By Osman Siddiqi
March 12, 2020
Attending day long (or multi-day) long conferences and workshops can create a feeling of cautious uncertainty. The promise for such events is often about facilitating thoughtful collaboration and meaningful networking, identifying new knowledge, capabilities, or talent which otherwise may be missed, and, in effect, learn from and get inspired by like-yet-differently-minded individuals from really cool organizations. Rarely do conferences succeed at fulfilling these promises.
At the Data Hub Visioning Workshop, held at the Radisson Blu in Nairobi, this experience manifested in spades.
Arifu, will be part of the implementing cohort attempting to reach farmers digitally with training content on drought-resistant Irish potatoes and poultry. The workshop was engaging, interactive, and highly collaborative in nature. We had the opportunity to meet with agronomists, digital advisory firms, public data product developers, as well as innovative policy-makers (such as Director Boniface Akuku of KALRO). This helped considerably elucidate the variety of thinking, shared goals, and possible pathways to achieve those goals in a highly productive manner.
Organized by KALRO, MercyCorps, the World Bank , and Dalberg, the goal of the workshop was to bring in all relevant stakeholders under the One Million Farmer project to identify (in my own words):
Vision and possibilities:
If successful in creating a data ecosystem, several efficiencies in product design and development, as well as individual organization hesitations in data-sharing, could be tackled. That said…
There’s lots of data on the demand for data
At Arifu, we’re big fans of problem, theory, and evidence-driven approaches to the design of solutions which can be scaled through market forces. The subset of what we know, what problems farmers face, what they demand, what data we have or data we can get, and ultimately, what we are capable of building and driving at scale offers the best possible solution design. To answer some of these questions we are dependent on leveraging existing data ecosystems, creating our own, and actively sharing analytics with our partners. This effort needs to go further in at least recognizing the following ways:
Continuously listening to farmers: rapidly changing agricultural context due to climate change begs us to be more agile in our design and testing of solutions along planting cycles for crops. In addition, it forces us to think about solutions that can adapt to the annual weather volatility stemming from climate change. Farmer voices across crops and rapid just-in-time data must complement the history of research in the design of solutions.
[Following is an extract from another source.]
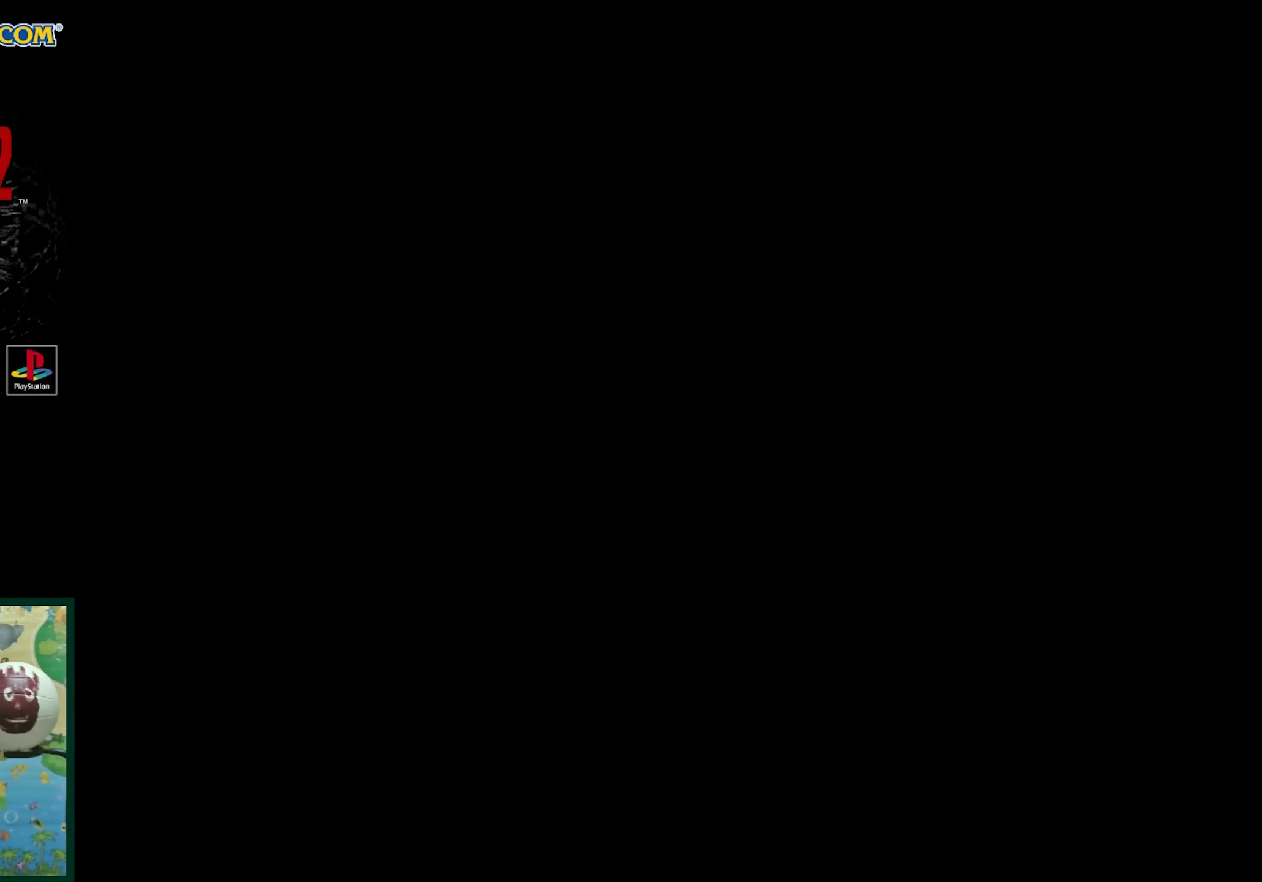
{"buttons": [], "events": [[300, "DPAD_DOWN", "down"], [417, "DPAD_DOWN", "up"]]}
Academic findings: summarized findings from the reams of academic research would add immense value to stakeholders if packaged correctly. As such, these summaries should not solely focus on the p-values and effect sizes on key outcomes of interest, which while immensely important, are hardly the sole value-addition of publicly available research. The summaries should highlight interim metrics through a program’s theory of change (for example, not just yield, but behavior change), the drivers and inhibitors of these measures (for example, what types of behavior change were associated with metrics of interest), and what might be ways to improve intended outcomes cost-efficiently and at scale given what the research has learned. Simply put, why did something work or not work and what can we do to improve outcomes at scale?
(One example of a great summary is here. The powerful insights here still require probing, iterative experiments to understand how to operationalize the ideas, and creativity in solving the identified problems, but they are highly informative pieces.)
More is not necessarily better: the two efforts above should inform what data, with what quality, at what specificity, and at what frequency is necessary to drive results for farmers. Not all data is equal or necessary. Data that is demanded by our research teams is not necessarily going to solve farmer problems. In other words, it is quite easy to come up with machine learning-driven predictive algorithms through swathes of data, but it is difficult to create relevant and riskless solutions for the farming household.
Don’t get us wrong, we love data!
Arifu believes that access to relevant information is a fundamental freedom for all people and it is a promise that has yet to be fulfilled by the advent of the World Wide Web. We also believe that engagement with our learners at scale with relevant information should improve the median learner’s decision-making capability and quality of life. Because of this, throughout our operations and research, we put our learners’ voices, our partners, and relevant data as central to our design and scale strategy.
At Arifu, we’re excited to see how we can further drive quality of life improvements for farmers directly and by amplifying the impact of our public and private sector partners through partnerships like the One Million Farmer project, by leveraging existing research, actively listening to farmers to inform our design, and using the right data.